There are unlocks – weapons and costumes, mainly – but some of them can’t be accessed until you’ve completed specific missions in the campaign... which is bizarre when you consider how frequently you’re ushered towards the in-game store. You can upgrade a few of your attributes there – health, ammunition and weaponry – but that’s it.
It is definitely worth mentioning again how staggeringly repetitive the gameplay is. On one level you’re asked to wander around a barren environment to flick three switches. As soon as you’re finished, you’re then instantly pushed into an identical level so that you can do exactly the same thing all over again. There’s no variety or invention whatsoever, and it often feels like a game that was designed primarily by a computer.
There are a few cursory multiplayer modes – Deathmatches, Capture The Flag rip-offs and a boring-as-hell Horde-type thing – but they’re even more dull than the campaign, and are all offline only.
Visuals
Needless to say this isn’t a pretty game, but it’s not ugly either: it’s just barren. The levels are so bare that it truly feels like an XBLA release (it resembles the most recent Naughty Bear game, actually) but technically speaking, it’s fine.

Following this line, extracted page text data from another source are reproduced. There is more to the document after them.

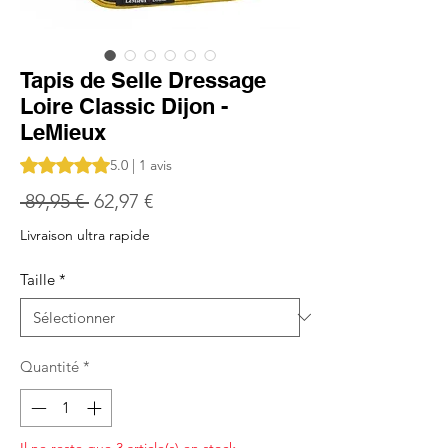
Tapis de Selle Dressage
Loire Classic Dijon -
LeMieux
La note est de 5.0 sur cinq étoiles selon 1 avis
5.0 | 1 avis
Prix
Prix
 89,95 € 
62,97 €
original
promotionnel
Livraison ultra rapide
Taille
*
Quantité
*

On a side note, the audio is particularly poor. The opening level especially – the one featuring the house party and the tiresome jocks Vs nerds plotline – conveys the hustle and bustle of a thriving house party with nothing more than a few mumbling voices; mumbling voices which are so loud and poorly mixed that if you’ve got a decent home cinema set-up, you’ll momentarily think are coming from beneath your coach. That is creepy, and represents one of the game’s only surprises.
What’s more, aging ex-Batman Adam West lends his vocal talents to this sorry enterprise, and the guy sounds disinterested and downright exhausted. Which speaks volumes.
Overall
I laughed once during Family Guy: Back to the Multiverse, and it was because I’d sat idly in a closed area for too long, which resulted in my character being bombarded at once by about ten irate men in wheelchairs. The actual, intentional humour is either crass, obvious, sexist or homophobic, and even hardcore fans of the show will baulk at just how flat some of the “comedy” really is. One of the only things that stops Back to the Multiverse from being truly detestable is the fact that it seems to know precisely how bad it is. If you fail during a boss battle - and you will, simply because they’re so sloppily designed – when you re-spawn you won’t be forced to re-do anything: you can simply grind away, die repeatedly, and you’ll still eventually get the job done. Anyone could complete this game. I’m not sure that anyone should.